Joan Didion's The Year of Magical Thinking is a memoir of the year in her life after her husband of 40 years (fellow writer John Gregory Dunne) died of sudden cardiac death. During the months surrounding John's death, their only daughter, Quintana, was in a hospital, in a coma, suffering from septic shock.
Grief is common, but Didion has the uncommon trait of being detached enough that she could dissect her grief and commit it to paper. So she was able to pick apart the state of derangement that she found herself in. When people think about loss and the prospect of grieving, they expect to be inconsolable, perhaps unable to function, unreachable in a way.
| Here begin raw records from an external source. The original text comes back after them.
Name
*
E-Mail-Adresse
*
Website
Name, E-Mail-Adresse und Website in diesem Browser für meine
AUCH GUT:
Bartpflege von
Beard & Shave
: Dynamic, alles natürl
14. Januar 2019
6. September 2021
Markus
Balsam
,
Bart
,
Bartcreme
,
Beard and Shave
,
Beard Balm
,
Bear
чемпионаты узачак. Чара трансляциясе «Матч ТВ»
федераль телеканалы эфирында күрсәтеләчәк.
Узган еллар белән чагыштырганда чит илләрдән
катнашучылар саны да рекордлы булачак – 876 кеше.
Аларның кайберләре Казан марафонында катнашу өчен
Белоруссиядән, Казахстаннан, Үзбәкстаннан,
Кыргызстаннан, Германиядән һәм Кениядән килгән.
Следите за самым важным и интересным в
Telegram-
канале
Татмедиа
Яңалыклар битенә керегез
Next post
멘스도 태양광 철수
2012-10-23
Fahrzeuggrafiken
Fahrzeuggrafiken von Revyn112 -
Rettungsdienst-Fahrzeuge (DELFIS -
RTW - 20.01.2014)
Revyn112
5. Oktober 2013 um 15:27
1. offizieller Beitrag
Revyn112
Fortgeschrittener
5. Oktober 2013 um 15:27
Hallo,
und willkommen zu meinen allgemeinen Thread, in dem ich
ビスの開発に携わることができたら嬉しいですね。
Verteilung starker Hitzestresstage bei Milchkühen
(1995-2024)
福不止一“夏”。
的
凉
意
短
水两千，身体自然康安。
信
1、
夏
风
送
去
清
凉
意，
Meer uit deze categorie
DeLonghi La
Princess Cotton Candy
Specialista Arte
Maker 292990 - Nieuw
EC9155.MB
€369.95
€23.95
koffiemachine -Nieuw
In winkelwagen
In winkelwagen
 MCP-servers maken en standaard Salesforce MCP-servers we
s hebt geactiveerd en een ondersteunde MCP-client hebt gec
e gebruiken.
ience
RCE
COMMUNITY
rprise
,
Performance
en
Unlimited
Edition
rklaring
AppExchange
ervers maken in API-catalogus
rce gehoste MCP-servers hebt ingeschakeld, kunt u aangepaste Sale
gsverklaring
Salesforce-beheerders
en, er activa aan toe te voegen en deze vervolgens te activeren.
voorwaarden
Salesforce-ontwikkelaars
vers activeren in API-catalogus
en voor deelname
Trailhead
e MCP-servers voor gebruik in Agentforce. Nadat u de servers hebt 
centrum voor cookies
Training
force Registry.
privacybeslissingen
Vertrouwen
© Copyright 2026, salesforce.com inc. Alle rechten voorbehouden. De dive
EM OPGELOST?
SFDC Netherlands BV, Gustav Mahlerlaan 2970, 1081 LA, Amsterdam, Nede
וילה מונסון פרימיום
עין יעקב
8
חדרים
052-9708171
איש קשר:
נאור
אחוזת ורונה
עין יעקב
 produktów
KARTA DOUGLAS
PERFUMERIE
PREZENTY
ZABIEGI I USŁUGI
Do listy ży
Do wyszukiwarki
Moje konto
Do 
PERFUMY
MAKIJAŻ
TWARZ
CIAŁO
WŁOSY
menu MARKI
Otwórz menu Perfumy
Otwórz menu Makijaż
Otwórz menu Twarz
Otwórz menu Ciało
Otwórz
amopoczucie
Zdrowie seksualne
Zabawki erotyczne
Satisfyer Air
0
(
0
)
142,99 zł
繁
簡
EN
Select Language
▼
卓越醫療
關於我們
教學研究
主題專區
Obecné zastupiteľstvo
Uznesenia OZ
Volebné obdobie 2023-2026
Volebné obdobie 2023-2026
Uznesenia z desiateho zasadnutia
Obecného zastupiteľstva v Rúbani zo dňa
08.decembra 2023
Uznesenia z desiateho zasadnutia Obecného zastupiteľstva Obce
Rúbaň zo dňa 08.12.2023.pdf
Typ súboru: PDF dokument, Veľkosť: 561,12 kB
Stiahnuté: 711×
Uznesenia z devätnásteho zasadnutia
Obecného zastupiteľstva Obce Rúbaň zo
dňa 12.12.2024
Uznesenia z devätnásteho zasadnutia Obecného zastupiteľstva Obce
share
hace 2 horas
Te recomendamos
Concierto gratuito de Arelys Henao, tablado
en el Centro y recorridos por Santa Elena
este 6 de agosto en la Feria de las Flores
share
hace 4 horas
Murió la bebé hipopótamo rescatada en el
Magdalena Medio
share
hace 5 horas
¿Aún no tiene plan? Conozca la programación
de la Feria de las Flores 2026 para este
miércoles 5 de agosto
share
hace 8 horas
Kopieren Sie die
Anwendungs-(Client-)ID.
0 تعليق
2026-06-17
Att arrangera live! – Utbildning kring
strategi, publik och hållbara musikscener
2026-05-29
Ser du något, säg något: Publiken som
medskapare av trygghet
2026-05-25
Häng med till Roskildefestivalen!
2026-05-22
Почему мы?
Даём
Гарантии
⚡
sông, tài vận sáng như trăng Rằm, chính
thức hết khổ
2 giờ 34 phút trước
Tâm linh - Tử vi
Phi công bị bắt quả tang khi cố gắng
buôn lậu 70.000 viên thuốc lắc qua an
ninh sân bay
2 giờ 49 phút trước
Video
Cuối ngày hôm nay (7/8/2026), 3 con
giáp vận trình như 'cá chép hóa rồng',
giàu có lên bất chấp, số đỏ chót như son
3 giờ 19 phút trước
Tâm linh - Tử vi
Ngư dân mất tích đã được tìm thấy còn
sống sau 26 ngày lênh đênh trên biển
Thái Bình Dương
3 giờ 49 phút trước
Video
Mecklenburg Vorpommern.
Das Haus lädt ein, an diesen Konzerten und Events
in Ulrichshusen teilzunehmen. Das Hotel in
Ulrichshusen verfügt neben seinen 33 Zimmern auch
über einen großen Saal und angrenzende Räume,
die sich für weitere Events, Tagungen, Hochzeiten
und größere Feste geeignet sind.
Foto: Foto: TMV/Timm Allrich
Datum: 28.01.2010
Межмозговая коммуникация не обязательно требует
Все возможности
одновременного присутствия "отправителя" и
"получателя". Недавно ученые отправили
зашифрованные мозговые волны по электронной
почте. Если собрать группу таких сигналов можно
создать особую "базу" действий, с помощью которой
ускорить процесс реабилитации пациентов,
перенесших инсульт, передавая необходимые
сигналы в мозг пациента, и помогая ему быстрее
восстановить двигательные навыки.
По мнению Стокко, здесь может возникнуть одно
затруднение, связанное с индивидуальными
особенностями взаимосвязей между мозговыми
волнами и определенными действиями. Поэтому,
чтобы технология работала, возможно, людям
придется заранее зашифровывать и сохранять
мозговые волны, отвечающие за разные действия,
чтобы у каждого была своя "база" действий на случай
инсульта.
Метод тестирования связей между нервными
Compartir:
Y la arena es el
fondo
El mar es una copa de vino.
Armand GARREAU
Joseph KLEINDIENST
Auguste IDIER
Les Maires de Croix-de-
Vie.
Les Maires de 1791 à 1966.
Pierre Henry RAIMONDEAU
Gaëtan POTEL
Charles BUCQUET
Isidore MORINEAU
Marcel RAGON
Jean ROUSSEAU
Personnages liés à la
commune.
They do not expect to be "literally crazy," as Didion characterized her own mental state when she realized she was unable to throw out John's shoes, because, well, how would he get around when he came back? That is the sort of thing that (if you were in Didion's shoes) would seem to clearly indicate that part of you had abandoned rationality and taken up "magical thinking", and yet, remarkably, it would go unchallenged and possibly unrecognized unless you had explicitly articulated it!
There is little inspirational advice for coping here; just Didion's bare and unfiltered retelling of the event, its fallout, and the strange ideas that her derangement led her to. A very personal account, and a sad but satisfying read (especially if you recognize bits and pieces of Didion's derangement in yourself); recommended.